§ Supplied text:
Start of Block

6. In the melee, Australian journalists covering the protest were hit by police batons and a riot shield, tear-gassed, and shot with rubber bullets, prompting U.S. Ambassador to Australia Arthur B. Culvahouse, Jr,. to rebuke America in a statement today. Australian viewers watching the news while eating breakfast saw the scene play out live.


7. In another rebuke to the White House, police officers from Arlington, Virginia were called away when the National Guard and local law enforcement charged into the "battle space," some on horseback, in response to being ordered to set off tear gas, strike protestors and shoot rubber bullets into the crowd.



Photo: wvxu.org


8. Once arrived at St. John's (known as "the church of the Presidents" because all of them have visited and prayed there, except, um, one), Trump didn’t go inside, he didn’t pray, and he didn’t deliver any kind of spiritual message while standing in front of St. John’s.



9. Daughter Ivanka carried the Bible in a Max Mara handbag worth $1,540, was the one to hand it to her her father, and is said to be the person who masterminded the idea of the photo-op.

End of Block

(Saved data entries)
Start of Block

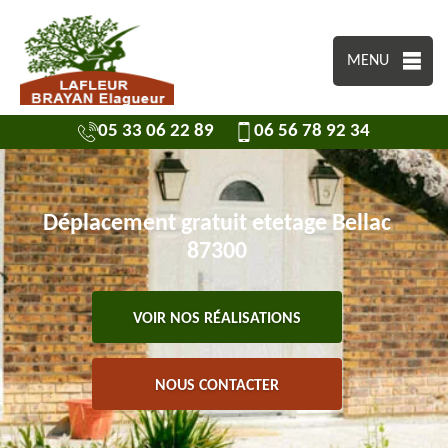
MENU
05 33 06 22 89
06 56 78 92 34
Déplacement gratuit etetage Bellac
87300
VOIR NOS RÉALISATIONS
NOUS CONTACTER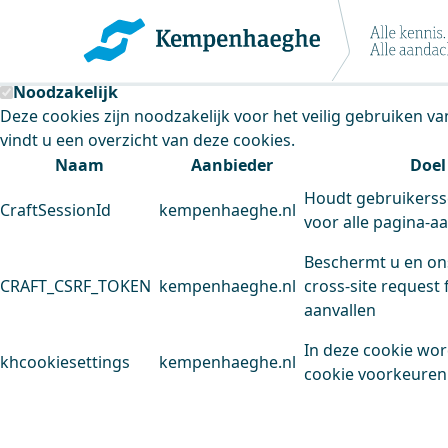
Kempenhaeghe maakt gebruik van cookie
Deze site plaatst cookies. Dit doen we om het gebruik van
Noodzakelijk
Deze cookies zijn noodzakelijk voor het veilig gebruiken v
vindt u een overzicht van deze cookies.
Naam
Aanbieder
Doel
Houdt gebruikerss
CraftSessionId
kempenhaeghe.nl
voor alle pagina-a
Beschermt u en on
CRAFT_CSRF_TOKEN
kempenhaeghe.nl
cross-site request 
aanvallen
In deze cookie wo
khcookiesettings
kempenhaeghe.nl
cookie voorkeuren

End of Block

§ Exercise instructions: Pick up the text about the St. John's Church photo-op after its final sentence and continue writing it. The records were taken from a separate source.

§ Solved problem:
Photo: NYTimes.com


10. Although the Bible Trump brandished for the camera was not upside down, as many claimed after the event, the President did look at it curiously once or twice, possibly trying to decide which way was right-side up, or how it opened.


So that’s just a quick list. I think what will give yesterday its historic significance in years to come will be the many ironies: that after dubbing himself the “law and order President,” Trump in fact broke the law by assaulting citizens who were protesting lawfully.


His threat to send federal militia to states against the will of local governments is also unlawful, according to legal experts.


And then there are his enablers. During his walk across the plaza, the President was accompanied by Ivanka, her husband Jared (hey, is he still in charge of bringing coronavirus under control in America?) and U.S. Attorney General Bill Barr. None of them intervened on legal grounds or, for that matter, moral ones.



Holds a standard-sized Bible, and so much more.


I’m sure I could come up with a much longer list than 10! But instead let me quote Episcopal Bishop Mariann Edgar Budde, who today was one of a chorus of clerical voices condemning the President’s use of a church and Bible as “props” for his photo op.


“[President Trump] did not offer a word of balm or condolence to those who are grieving. He did not seek to unify the country, but rather he used our symbols and our sacred space as a way to reinforce a message that is antithetical to everything that the person of Jesus, whom we follow, [represents] and [to] the gospel texts that we strive to emulate,” she said.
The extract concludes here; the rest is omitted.